The five highest ranked recommendations were then put to the radiation oncology membership for consultation prior to being formally approved by the Faculty of Radiation Oncology Council.
Recommendations 7-10 are adapted from the American Society for Radiation Oncology (ASTRO) 2013 and 2014 lists. Recommendation 11 is adapted from Choosing Wisely Canada’s Oncology list. Each organisation was approached for—and subsequently granted—approval to adapt these recommendations as part of the Choosing Wisely Australia campaign.
- 1 Don’t request imaging for acute ankle trauma unless indicated by the Ottawa Ankle Rules (localised bone tenderness or inability to weight-bear as defined in the Rules).
- 2 Don’t request duplex compression ultrasound for suspected lower limb deep venous thrombosis in ambulatory outpatients unless the Wells Score (deep venous thrombosis risk assessment score) is greater than 2, OR if less than 2, D dimer assay is positive.
Don’t request any diagnostic testing for suspected pulmonary embolism (PE) unless indicated by Wells Score (or Charlotte Rule) followed by PE Rule-out Criteria (in patients not pregnant).

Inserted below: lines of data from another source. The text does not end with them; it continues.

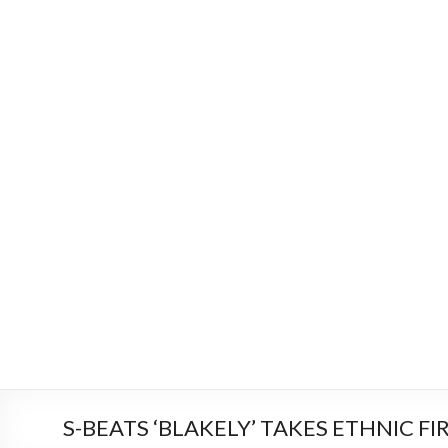
S-BEATS ‘BLAKELY’ TAKES ETHNIC FI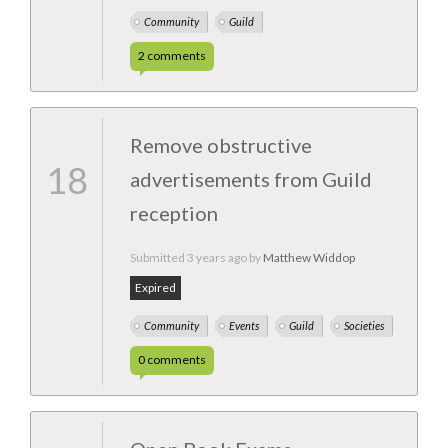
Community
Guild
2
comments
Remove obstructive
18
advertisements from Guild
reception
Submitted
3 years ago
by
Matthew Widdop
Expired
Community
Events
Guild
Societies
0
comments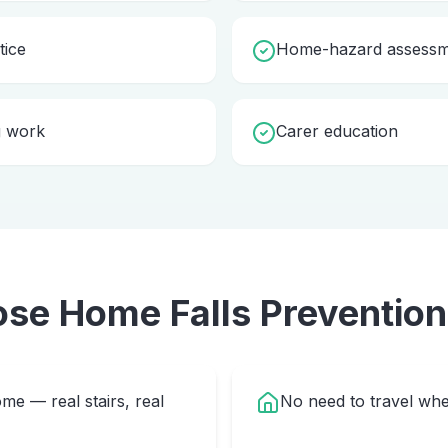
tice
Home-hazard assessme
g work
Carer education
ose Home
Falls Prevention
me — real stairs, real
No need to travel whe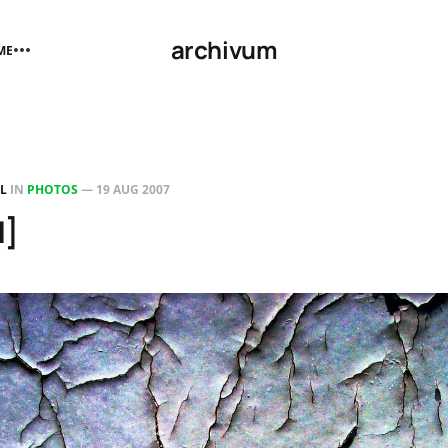
archivum
ME
LL
IN
PHOTOS
—
19 AUG 2007
1]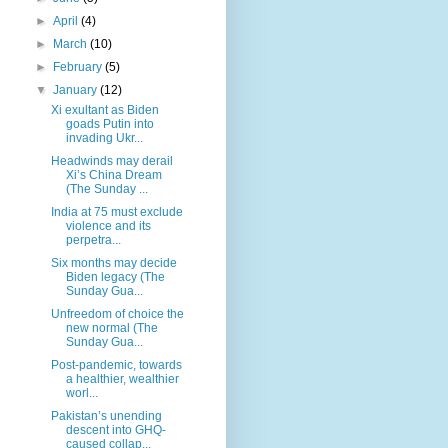
►
April
(4)
►
March
(10)
►
February
(5)
▼
January
(12)
Xi exultant as Biden
goads Putin into
invading Ukr...
Headwinds may derail
Xi’s China Dream
(The Sunday ...
India at 75 must exclude
violence and its
perpetra...
Six months may decide
Biden legacy (The
Sunday Gua...
Unfreedom of choice the
new normal (The
Sunday Gua...
Post-pandemic, towards
a healthier, wealthier
worl...
Pakistan’s unending
descent into GHQ-
caused collap...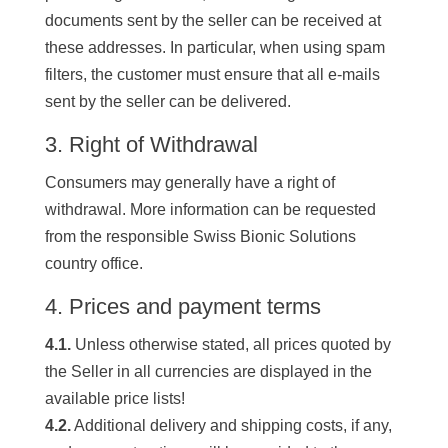
documents sent by the seller can be received at
these addresses. In particular, when using spam
filters, the customer must ensure that all e-mails
sent by the seller can be delivered.
3. Right of Withdrawal
Consumers may generally have a right of
withdrawal. More information can be requested
from the responsible Swiss Bionic Solutions
country office.
4. Prices and payment terms
4.1.
Unless otherwise stated, all prices quoted by
the Seller in all currencies are displayed in the
available price lists!
4.2.
Additional delivery and shipping costs, if any,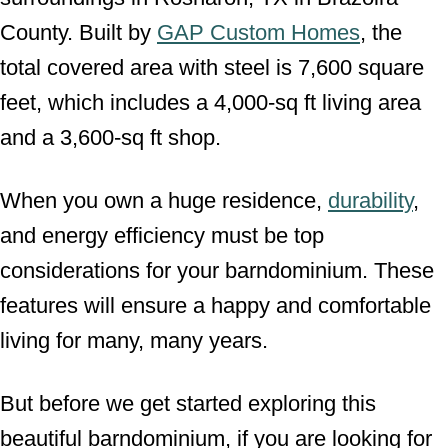
County. Built by
GAP Custom Homes
, the
total covered area with steel is 7,600 square
feet, which includes a 4,000-sq ft living area
and a 3,600-sq ft shop.
When you own a huge residence,
durability
,
and energy efficiency must be top
considerations for your barndominium. These
features will ensure a happy and comfortable
living for many, many years.
But before we get started exploring this
beautiful barndominium, if you are looking for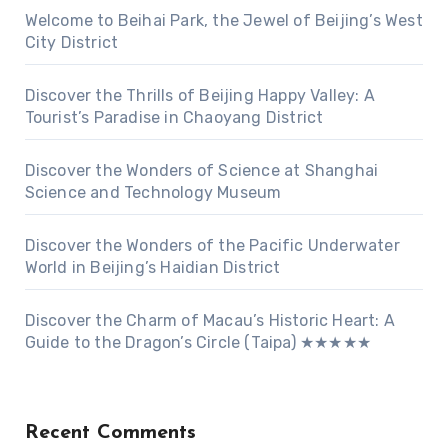
Welcome to Beihai Park, the Jewel of Beijing’s West
City District
Discover the Thrills of Beijing Happy Valley: A
Tourist’s Paradise in Chaoyang District
Discover the Wonders of Science at Shanghai
Science and Technology Museum
Discover the Wonders of the Pacific Underwater
World in Beijing’s Haidian District
Discover the Charm of Macau’s Historic Heart: A
Guide to the Dragon’s Circle (Taipa) ★★★★★
Recent Comments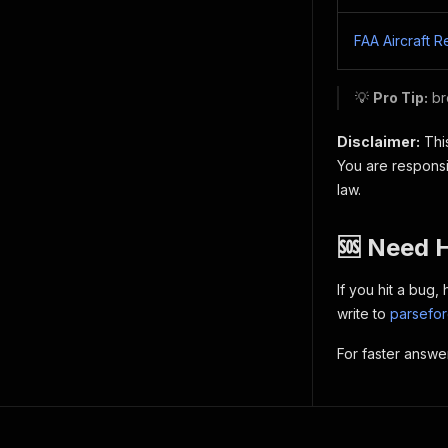
FAA Aircraft R
💡
Pro Tip:
br
Disclaimer:
This
You are responsi
law.
🆘 Need 
If you hit a bug
write to
parsefo
For faster answe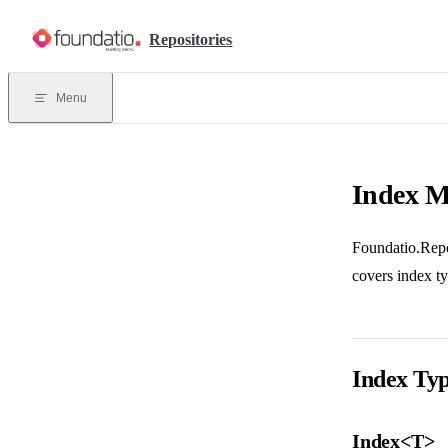
Skip to content
Repositories
Menu
Index 
Foundatio.Repos
covers index t
Index Ty
Index<T>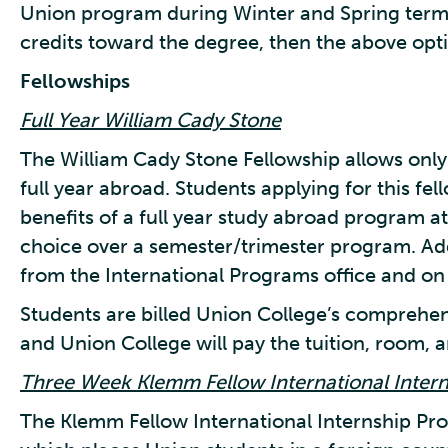
Union program during Winter and Spring terms 
credits toward the degree, then the above opti
Fellowships
Full Year William Cady Stone
The William Cady Stone Fellowship allows only 
full year abroad. Students applying for this fe
benefits of a full year study abroad program at 
choice over a semester/trimester program. Ad
from the International Programs office and on 
Students are billed Union College’s comprehens
and Union College will pay the tuition, room, a
Three Week Klemm Fellow International Inter
The Klemm Fellow International Internship Pro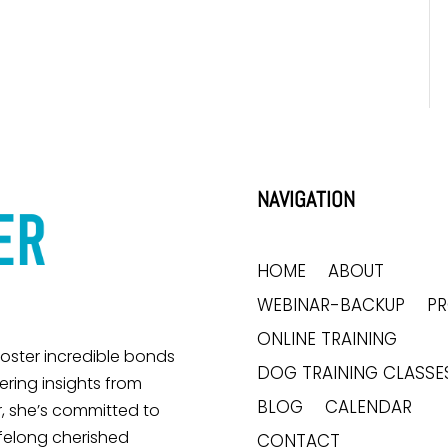
NAVIGATION
HOME
ABOUT
WEBINAR-BACKUP
P
ONLINE TRAINING
 foster incredible bonds
DOG TRAINING CLASSE
ring insights from
BLOG
CALENDAR
, she’s committed to
ifelong cherished
CONTACT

Low risk patients in whom diagnostic testing is indicated should have PE excluded by a negative D dimer, not imaging.
- 4 Don't perform imaging for patients with non-specific acute low back pain and no indicators of a serious cause for low back pain.
- 5 Don't request imaging of the cervical spine in trauma patients, unless indicated by a validated clinical decision rule.
- 6 Don’t request computed tomography (CT) head scans in patients with a head injury, unless indicated by a validated clinical decision rule.
- 7 Don’t initiate whole-breast radiation therapy as a part of breast conservation therapy in women age ≥50y with early-stage invasive breast cancer without considering shorter treatment schedules.
- 8 Don’t initiate management of low risk prostate cancer without discussing active surveillance.
- 9 Don’t routinely use extended fractionation schemes (>10 fractions) for palliation of bone metastases.
- 10 Don't routinely add adjuvant whole-brain radiation therapy to stereotactic radiosurgery for limited brain metastases.
- 11 Don’t routinely use extensive locoregional therapy in most cancer situations where there is metastatic disease and minimal symptoms attributable to the primary tumour.